### TEXTE FOURNI ###
Loin du pouvoir central, dans les zones enclavées, on
se réfère encore à d’autres sources de droit que les lois nationales ou
internationales. Cette pluralité juridique complique le travail des ONG
abolitionnistes. Certains pays, comme le Burkina et le Mali, n’ont même pas de
loi criminalisant l’esclavage, car pour les autorités, le phénomène n’existe
pas ! Récemment, le réseau abolitionniste G5 Sahel Esclavage a appelé ces
deux pays à criminaliser la pratique.
L’esclavage persiste aussi pour des raisons
économiques. Au Sahel, l’accès à la terre est source de conflits. Les anciens
esclaves et leurs descendants réclament un droit de propriété sur des terres
qu’ils cultivent depuis des générations, revendications que les anciens maîtres
refusent de satisfaire.
Il faut bien voir que le pouvoir politique, même
local, échappe encore aux personnes d’ascendance servile. Or, justement, ces
chefferies locales reconnues par les autorités gouvernementales jouissent d’un
pouvoir considérable. Elles redistribuent les terres, les richesses, favorisent
telle ou telle famille pour l’accès à l’éducation ou aux projets de
développement… Tout ceci dans un contexte d’extrême pauvreté. Même au nom de la
démocratie, beaucoup parmi ces élites refusent de céder leurs privilèges.
Ce cercle vicieux qui maintient les
descendants d’esclaves dans la pauvreté les enferme dans une forme de
servilité…
Oui, car ils sont, au Niger par exemple, parmi les
plus pauvres de la société. La plupart d’entre eux n’ont pas eu l’opportunité
de se constituer un capital économique et les discriminations leur rendent
difficile l’obtention d’un emploi ou d’un champ. C’est la raison pour laquelle
cette catégorie n’a pas intérêt à lutter contre le système esclavagiste, car
dans le même temps il les empêche de tomber dans une vulnérabilité encore plus
extrême. Certains de ces hommes et femmes vont donc servir leurs anciens
maîtres ou leurs descendants, si ces derniers ont encore un peu de pouvoir, en
échange de leur pitance quotidienne. Aujourd’hui, des organisations
abolitionnistes comme Timidria tentent de briser ce cercle vicieux. Elles
insistent sur un point : il est impératif de permettre aux plus pauvres de
trouver un moyen de faire vivre leur famille tout en préservant leur liberté.
### DONNÉES FOURNIES ###
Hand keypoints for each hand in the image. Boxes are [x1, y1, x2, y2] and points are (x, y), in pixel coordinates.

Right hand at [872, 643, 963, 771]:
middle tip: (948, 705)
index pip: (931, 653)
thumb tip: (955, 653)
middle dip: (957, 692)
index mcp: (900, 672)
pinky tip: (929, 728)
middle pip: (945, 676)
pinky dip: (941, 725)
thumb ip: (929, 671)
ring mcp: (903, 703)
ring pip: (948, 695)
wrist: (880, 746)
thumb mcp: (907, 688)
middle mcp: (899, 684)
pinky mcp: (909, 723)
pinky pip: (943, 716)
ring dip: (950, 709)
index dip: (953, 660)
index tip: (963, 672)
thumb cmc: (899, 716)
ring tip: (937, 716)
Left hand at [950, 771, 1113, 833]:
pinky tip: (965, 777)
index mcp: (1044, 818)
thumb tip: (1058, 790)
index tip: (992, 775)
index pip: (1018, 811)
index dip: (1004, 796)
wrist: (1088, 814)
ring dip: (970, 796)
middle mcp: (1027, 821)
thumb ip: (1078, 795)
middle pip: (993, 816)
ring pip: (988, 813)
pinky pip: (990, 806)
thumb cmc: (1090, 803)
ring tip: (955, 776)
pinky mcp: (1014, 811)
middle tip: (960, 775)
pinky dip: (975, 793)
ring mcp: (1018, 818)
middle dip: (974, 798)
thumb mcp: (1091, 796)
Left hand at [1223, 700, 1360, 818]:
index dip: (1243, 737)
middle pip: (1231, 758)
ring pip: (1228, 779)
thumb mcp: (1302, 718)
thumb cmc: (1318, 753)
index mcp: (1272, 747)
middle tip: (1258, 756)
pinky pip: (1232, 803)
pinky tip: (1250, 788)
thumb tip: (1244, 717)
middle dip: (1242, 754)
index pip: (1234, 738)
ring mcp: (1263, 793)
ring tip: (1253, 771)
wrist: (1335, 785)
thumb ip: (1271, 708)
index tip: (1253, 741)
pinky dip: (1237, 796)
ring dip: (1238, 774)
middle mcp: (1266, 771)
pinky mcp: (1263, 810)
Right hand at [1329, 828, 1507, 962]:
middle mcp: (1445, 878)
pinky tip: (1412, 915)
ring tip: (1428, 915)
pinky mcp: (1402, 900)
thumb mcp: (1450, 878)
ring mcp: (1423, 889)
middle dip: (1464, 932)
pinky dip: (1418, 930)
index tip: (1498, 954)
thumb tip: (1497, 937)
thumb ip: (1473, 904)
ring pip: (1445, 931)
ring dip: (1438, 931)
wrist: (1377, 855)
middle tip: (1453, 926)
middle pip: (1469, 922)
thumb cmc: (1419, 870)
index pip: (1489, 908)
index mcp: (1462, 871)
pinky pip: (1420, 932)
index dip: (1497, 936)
###
### DONNÉES FOURNIES ###
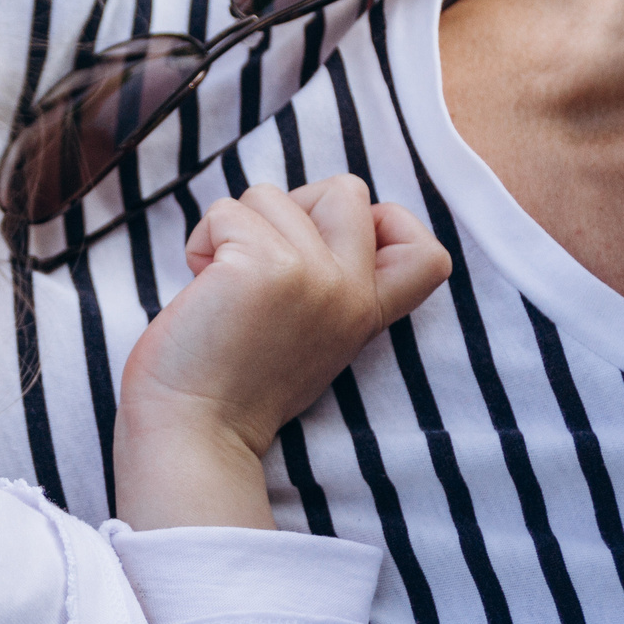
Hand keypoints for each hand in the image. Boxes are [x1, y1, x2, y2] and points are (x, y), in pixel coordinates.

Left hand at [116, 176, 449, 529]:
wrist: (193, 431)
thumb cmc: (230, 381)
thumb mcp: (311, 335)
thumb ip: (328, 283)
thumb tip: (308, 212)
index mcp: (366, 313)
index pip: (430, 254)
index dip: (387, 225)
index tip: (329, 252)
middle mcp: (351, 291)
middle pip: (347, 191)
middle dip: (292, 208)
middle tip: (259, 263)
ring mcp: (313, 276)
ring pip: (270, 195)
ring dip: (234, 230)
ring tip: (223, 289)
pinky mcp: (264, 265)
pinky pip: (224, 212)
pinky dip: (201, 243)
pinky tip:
###
### DONNÉES FOURNIES ###
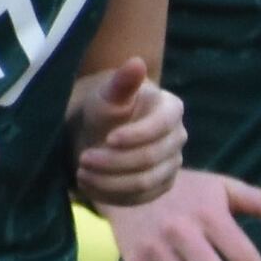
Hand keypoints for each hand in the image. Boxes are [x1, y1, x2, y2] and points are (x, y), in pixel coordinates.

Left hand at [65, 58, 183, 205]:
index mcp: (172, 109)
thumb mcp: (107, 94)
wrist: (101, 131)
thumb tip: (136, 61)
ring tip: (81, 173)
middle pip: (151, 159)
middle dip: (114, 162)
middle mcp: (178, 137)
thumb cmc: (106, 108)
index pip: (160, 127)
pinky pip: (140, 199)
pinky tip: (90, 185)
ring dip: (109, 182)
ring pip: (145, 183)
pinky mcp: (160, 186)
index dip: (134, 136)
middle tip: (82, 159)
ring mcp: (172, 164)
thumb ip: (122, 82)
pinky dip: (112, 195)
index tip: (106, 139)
###
* [QUESTIONS À TRAITER]:
(a) Citez tous les pays nommés dans le texte sur l'esclavage au Sahel.
(b) Poursuivez le texte sur l'esclavage au Sahel après sa dernière phrase.

* [VOS RÉPONSES]:
(a) Le Burkina, le Mali et le Niger.

(b)
Quelle place l’abolitionnisme a-t-il
eue dans la propagande coloniale européenne ?
L’abolitionnisme européen a justifié la conquête et
l’occupation de l’Afrique à la fin du XIXe siècle. D’après la
propagande coloniale, la mission civilisatrice visait à éradiquer l’esclavage.
Ce discours a servi à légitimer l’impérialisme, en opposant la supériorité
morale des Européens à la sauvagerie des Africains. Pourtant, les lois
anti-esclavage que les colonisateurs ont apportées avec eux sont souvent
restées lettre morte, notamment dans de vastes régions isolées qui échappaient
au contrôle de l’administration coloniale.
L’abolitionnisme européen était hypocrite, car ni les
colonisateurs ni les élites locales n’avaient intérêt à en finir avec
l’esclavage. Les constructions de routes et d’infrastructures réclamaient des
bras. Dans les zones enclavées, les colons laissaient aux élites locales le
soin de trouver cette main-d’œuvre. Or ces dernières ne mobilisaient pas leurs
fils ou leurs neveux ; elles enrôlaient les plus vulnérables, les anciens
esclaves ou leurs descendants.
Dans vos travaux, vous faites un
lien entre l’esclavage et l’aide au développement. En quoi ces deux notions
sont-elles connectées ?
En 1946, sous la pression du Bureau international
du travail, la France a aboli le travail forcé dans ses colonies. La même
année, elle a créé le Fonds d’investissement pour le développement économique
et social (Fides). Ce fonds, financé par le contribuable français, est
l’ancêtre du système d’aide contemporain. Après l’interdiction du travail
forcé, les administrateurs coloniaux se sont demandé comment financer les
travaux publics. Ils ont alors essayé de faire participer, sans contrepartie,
les Africains au développement des territoires. C’est le concept
d’« investissement humain » des populations, qui impliquait leur
contribution volontaire et gratuite. Au Sahel, les descendants d’esclaves se
sont retrouvés, encore une fois, à travailler sans être payés ou contre une
rémunération minimale, mais cette fois dans des projets de développement.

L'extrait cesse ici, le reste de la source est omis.